I am pleased that in the development of the Urban Forest Strategy, in my portfolio, the ACT government has identified that the renewal of the urban forest provides an opportunity to develop an improved diversity of habitat and resources for bees. There are not just many flowering plants and shrubs but also a lot of flowering trees that they are attracted to. We will do that by considering the flowering times and nectar and pollen characteristics of individual tree species in our tree planting lists. This is an approach that the ACT government will undertake as we continue our tree planting initiatives and plant thousands more trees across the city, but it is also something that we encourage all Canberrans, and developers, to consider as they plant trees and other plants around their leases.

We have introduced municipal infrastructure standards for plant species for urban landscape projects, where we have particularly identified species which support bees and other pollinators. This is a comprehensive document that identifies a large range of trees that should be planted in the urban environment of Canberra that will promote and encourage biodiversity.

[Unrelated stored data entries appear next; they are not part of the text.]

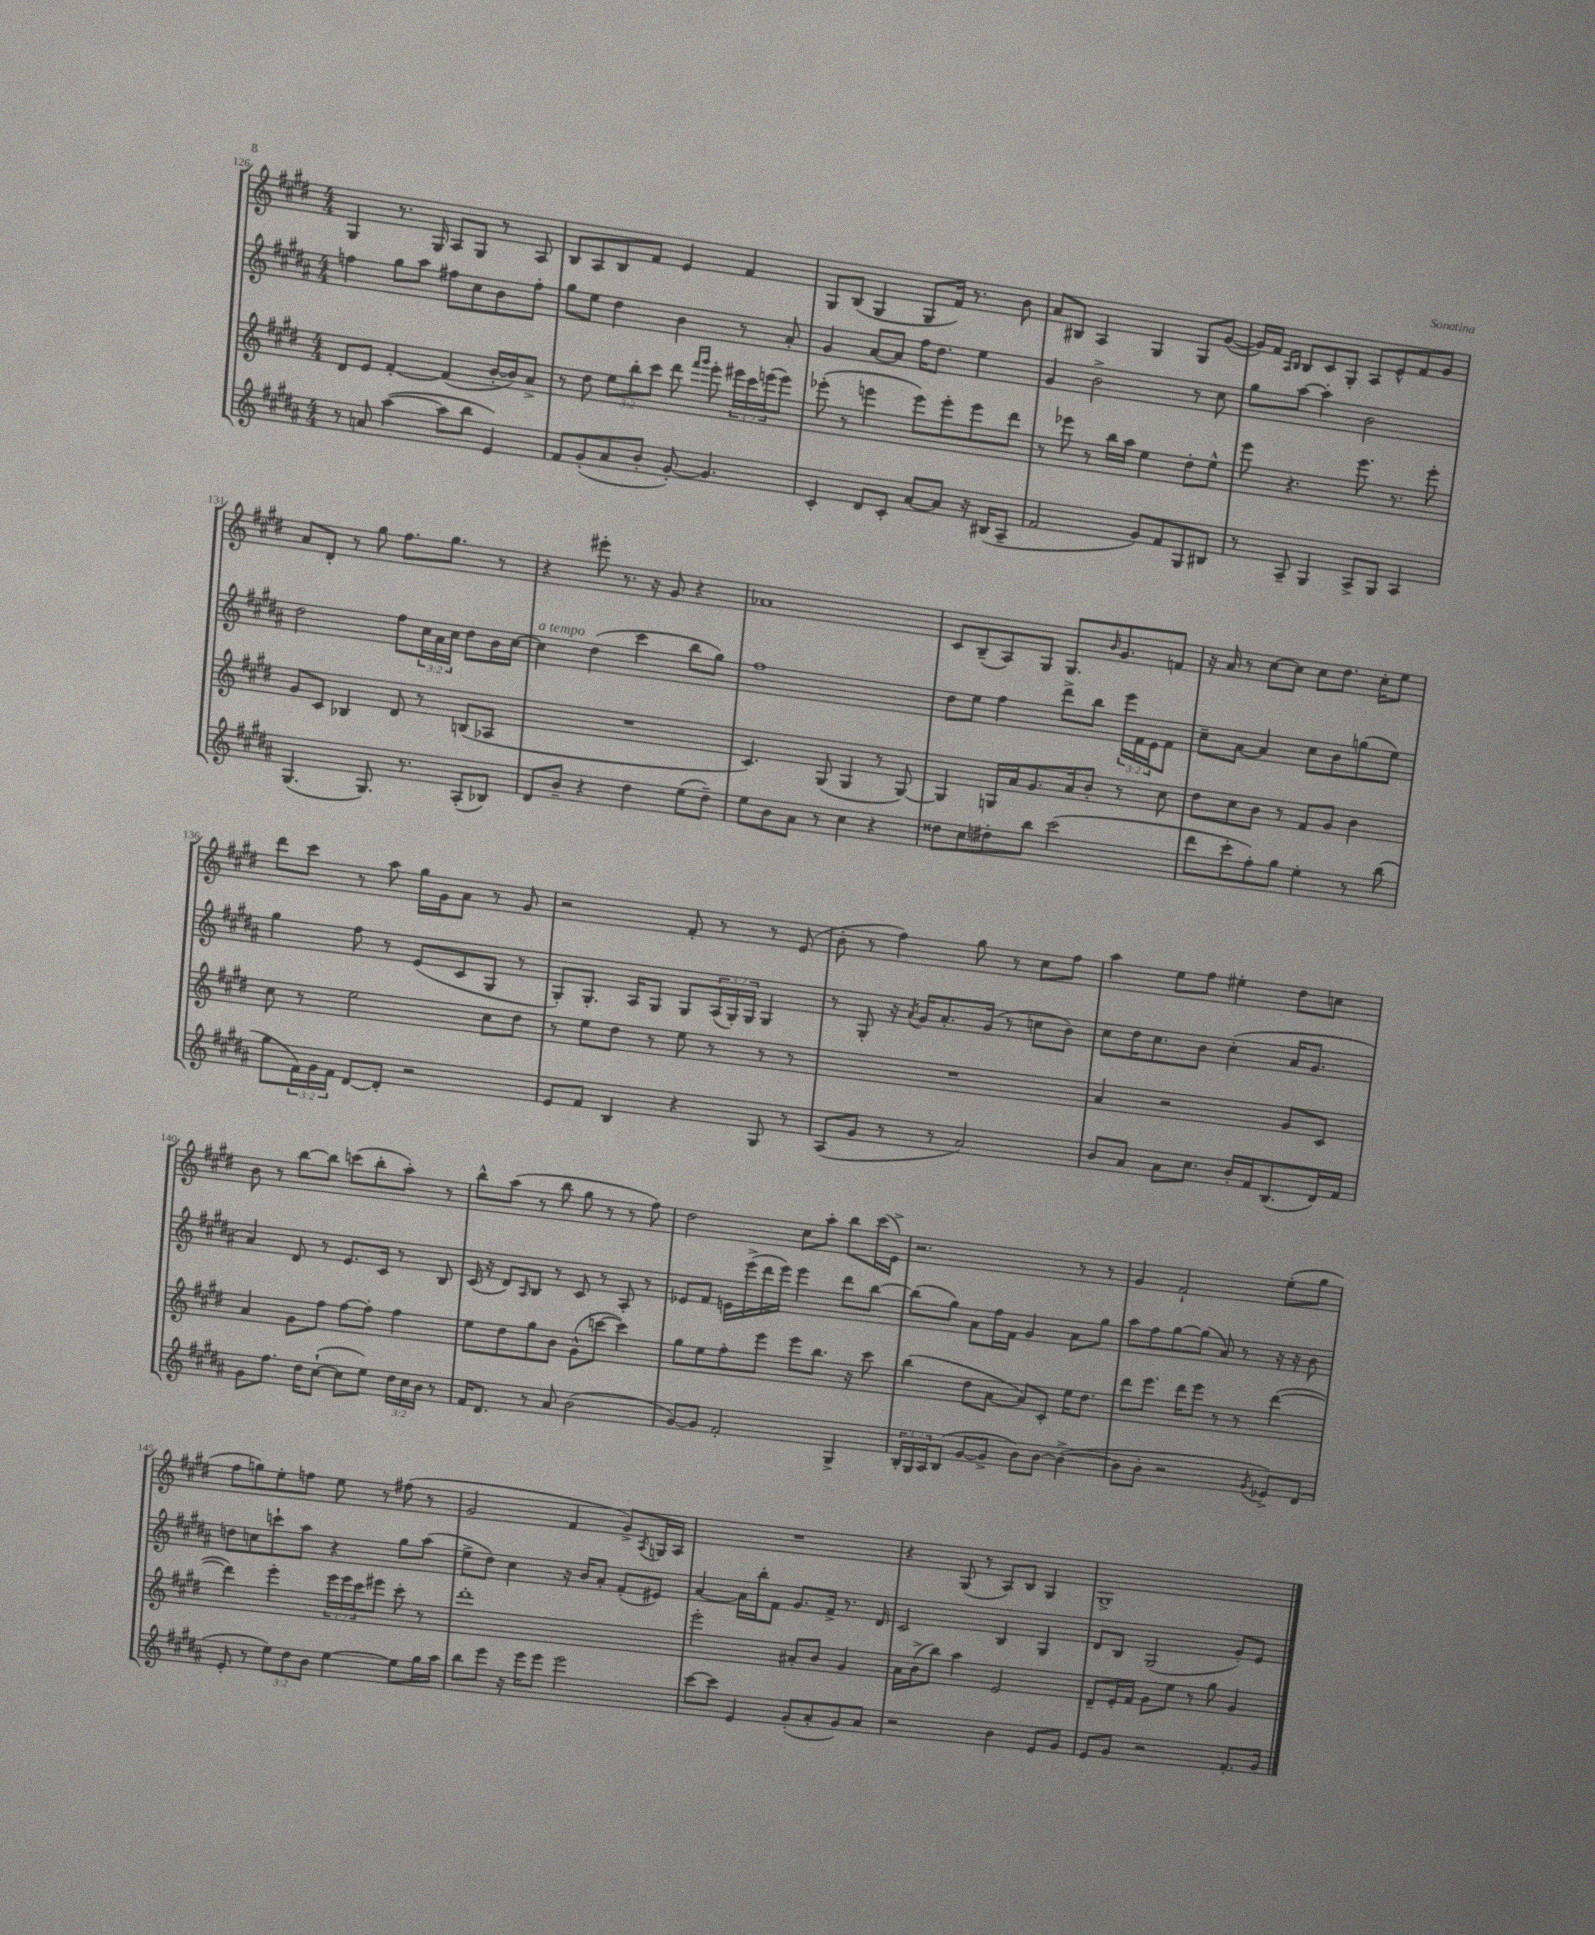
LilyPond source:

<<
\new StaffGroup <<
\new Staff = "s0" {
    \clef treble \key e \major \numericTimeSignature \time 4/4
    gis4 r8. gis16 a8 gis8 r8 a8 |
    b8 a8 b8 fis'8 e'4 fis'4 |
    gis8 b8( gis4 gis8 fis'16) r8. b'8 |
    a'8 bis8 a4 gis4 gis8 gis'8~( |
    gis'16) fis'16 \grace { a16 b16 } b8 cis'8 gis8-. a8 e'8-^ fis'8 gis'8 |
    a'8 dis'8-. r8 gis''8 fis''8. gis''8. r8 |
    r4 eis'''8-. r8. r16 gis'8 r4 |
    aes'1 |
    cis'8 b8--( a8) gis8 gis8. \grace { b'16 } gis'8. f'8 |
    r16 a'16 r8 cis''8~ cis''8 cis''8 dis''8. cis''16-. e''8 |
    dis'''8 cis'''8 r8 a''8 gis''16 gis'16 a'8 r8 gis'8 |
    r2 fis'8-. r8 r8 e'8( |
    b'8-. r8 fis''4) gis''8 r8 cis''8 fis''8 |
    a''4 e''8 fis''8 eis''4-. dis''8 c''8 |
    b'8 r8 b''8~ b''8 c'''8( b''8-. a''8-.) r8 |
    b''8-^ a''8( r8 b''8 gis''8 r8 r8 fis''8) |
    dis''2 cis''8 a''8-. b''8 cis'''16( e'16->) |
    r2. r8 r8 |
    gis'4 fis'2-! e''8-.( gis''8 |
    fis''8 g''8) e''8-. f''8 e''8 r8 fis''8( r8 |
    gis'2 fis'4 gis'8->) \acciaccatura { a8 } g16 a16 |
    R1 |
    r4 gis8( r8 a8) b8 gis4 |
    gis1-> \bar "|." |
}
\new Staff = "s1" {
    \clef treble \key b \major \numericTimeSignature \time 4/4 \override Staff.TupletNumber.text = #tuplet-number::calc-fraction-text
    f''4 gis''8 ais''8 fis''8 cis''8 b'8 fis''8-. |
    gis''8 e''8 dis''4 b'4 r8 ais'8-. |
    gis'4 ais'8~ ais'8 fis''16 dis''8. e''4 |
    gis'4 b'2-> r8 cis''8 |
    gis''8 ais''8~ ais''4-. b'2 |
    dis''2 fis''8 \tuplet 3/2 { cis''16 ais'16 cis''16 } dis''8 b'16 cis''16~ |
    cis''4^\markup { \italic "a tempo" } dis''4( cis'''4 b''8 gis''8) |
    fis''1 |
    dis''8 e''8 fis''4 dis'''8-> b''8 \tuplet 3/2 { e'''16 fis'16 e'16 } fis'8 |
    cis''8-- ais'8~ ais'4 cis''8 b'8 g''8( e''8) |
    gis''4 fis''8 r8 e'8( cis'8 gis8 r8 |
    gis8-.) gis8.-. ais16 gis8 gis8 \tuplet 3/2 { ais16( gis16-.) gis16 } gis4 |
    r8 gis8-. r16 \acciaccatura { ais'8 } gis'16 ais'8.-. gis'16( r8 c''8 b'8) |
    cis''8 dis''16 cis''8. b'8 cis''4-.( ais'16 gis'8. |
    ais'4) dis'8 r8 e'8. cis'16 r8 b8 |
    cis'16( r16 dis'8) \grace { ais16 } b8 r8 cis'8 r8 ais8-. r8 |
    ees'8 fis'8 e'16 e'''16->( dis'''16 e'''16) e'''4 dis'''8 b''8~ |
    b''8( gis''8) ais'8 fis''16 fis'16 gis'4 ais'8 gis''8 |
    ais''8 fis''8 gis''8~ gis''8( ais'8) r8 r16 r16 b'8 |
    d''8 c''8 c'''8-! ais''8 r4 gis''8 ais''8( |
    e''8-> dis''8) cis''4 r16 b'16 ais'8-. fis'8-.( eis'8) |
    ais'4~ ais'16 b''16-. fis'8 gis'8. fis'16-> r8. dis'16 |
    cis'2 b4 gis4 |
    dis'8 b8 gis2( gis'8-.) e'8 \bar "|." |
}
\new Staff = "s2" {
    \clef treble \key e \major \numericTimeSignature \time 4/4 \override Staff.TupletNumber.text = #tuplet-number::calc-fraction-text
    dis'8 e'8 fis'4~-. fis'4( b'16~-. b'16) a'8-> |
    r8 dis''8 \tuplet 3/2 { e''8 b''8-. cis'''8 } dis'''8 \grace { fis'''16 gis'''16 } e'''8-. \tuplet 3/2 { eis'''16 cis'''16 e'''16( } e'''8) |
    ees'''8-.( r8 e'''4 e'''8) e'''8-. e'''8 dis'''8 |
    r8 ees'''8 r8 b''16 a''16 e''4 dis''8-. e''8-^ |
    e'''8 r4. e'''8. r8. e'''8-. |
    gis'8 cis'8 bes4 dis'8 r8 b8( aes8 |
    R1 |
    cis'4.) gis8( gis4 r8 gis8~) |
    gis4 g16 a'16 gis'8. a'16 b'8-. r8 cis''8 |
    dis''8 cis''8 b'8 r8 fis'8 gis'8 b'4 |
    cis''8 r8 e''2 cis''8 dis''8 |
    r8 e''8 dis''8 r8 e''8 r8 r8 r8 |
    R1 |
    a'4 r2 gis'8 cis'8 |
    a'4 gis'8 fis''8 fis''8~ fis''8-. fis''4 |
    e''8 dis''8 gis''8 b'8 gis'8-^( c'''8~ c'''4) |
    gis''8 e''8 fis''8-. e'''8 e'''8 b''8. r16 cis'''8 |
    b''4( dis''8 a'8~ a'8) cis'8-. e''16 dis''8. |
    dis'''8 e'''8. dis'''16 e'''8 r8 r8 dis'''4~( |
    dis'''4) e'''4-. \tuplet 3/2 { e'''16 e'''16 cis'''16 } eis'''8 cis'''8-. r8 |
    dis'''1-. |
    e'''2-. ais'8-. b'8 gis'4 |
    a'16 b'16->( b''8) a''4 e'2 |
    dis'8-- e'16-. fis'16 gis'8 e''8 r8 gis''8 gis'4 \bar "|." |
}
\new Staff = "s3" {
    \clef treble \key b \major \numericTimeSignature \time 4/4 \override Staff.TupletNumber.text = #tuplet-number::calc-fraction-text
    r8 a'8 ais''4~( ais''8 b''8 e'4) |
    fis'8 gis'8-.( ais'8 b'8-. gis'8~-.) gis'4. |
    cis'4-. dis'8 cis'8-. ais'8~ ais'8 r16 bis16( ais8-- |
    fis'2 gis'8) fis'8 gis8 bis8 |
    r8 ais8-- gis4 ais8-> gis8 ais4 |
    gis4.( gis8.) r8. ais8-.( bes8) |
    dis'8 b'8-- r4 dis''4 e''8( dis''8--) |
    e''8 b'8 ais'8 r8 cis''4 r4 |
    disis''8 cis''8 dis''8-. b''8 cis'''2( |
    dis'''8 cis'''8-. fis''8-.) gis''8 e''4-. r8 b''8( |
    gis''8 \tuplet 3/2 { fis'16) gis'16 fis'16 } dis'8~ dis'8-. r2 |
    e'8 fis'8 b4 r4 gis8 r8 |
    ais8( gis'8 r8 r8 ais'2) |
    b'8 ais'8 ais'8 cis''8. b'16-. fis'16 b8.( dis'16) fis'16 |
    gis'8 fis''8. dis''16 cis''8~-!( cis''8 e''8) \tuplet 3/2 { dis''16 cis''16 b'16 } r8 |
    fis'16 dis'8. r8 ais'8 b'2( |
    gis'8~) gis'8 fis'2-. gis4-> |
    \tuplet 3/2 { b16-. gis16 ais16 } b8( gis'8~ gis'8-> b'8) b'8~ b'4~->( |
    b'8 b'8-. r2 \acciaccatura { gis'8 } ees'8->) dis'8( |
    e'8-. r8 \tuplet 3/2 { e''8) dis''8 b'8 } e''4~ e''8 gis''16 ais''16 |
    b''8 e'''8 r16 e'''16 e'''8 e'''2 |
    cis'''8~ cis'''8 e'4 gis'8-.( ais'8-. gis'8) ais'8 |
    r2 b'4 e'8 gis'8 |
    e'8 gis'8 r2 fis'8.-. gis'16 \bar "|." |
}
>>
>>
\layout { \context { \Score currentBarNumber = #126 } }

We have collaborated with ACT for Bees in the development of these standards, and we have detailed the flowering times, any nectar, pollen or fruit produced and the forager which uses these bounties. In promoting these standards and encouraging plantings that support bees, Transport Canberra and City Services staff presented at a Planting for Pollinators symposium hosted by ACT for Bees in April 2021. TCCS staff identified how planning policy is playing its part in ensuring a steady and consistent supply of plant material for pollinating animals, including bees.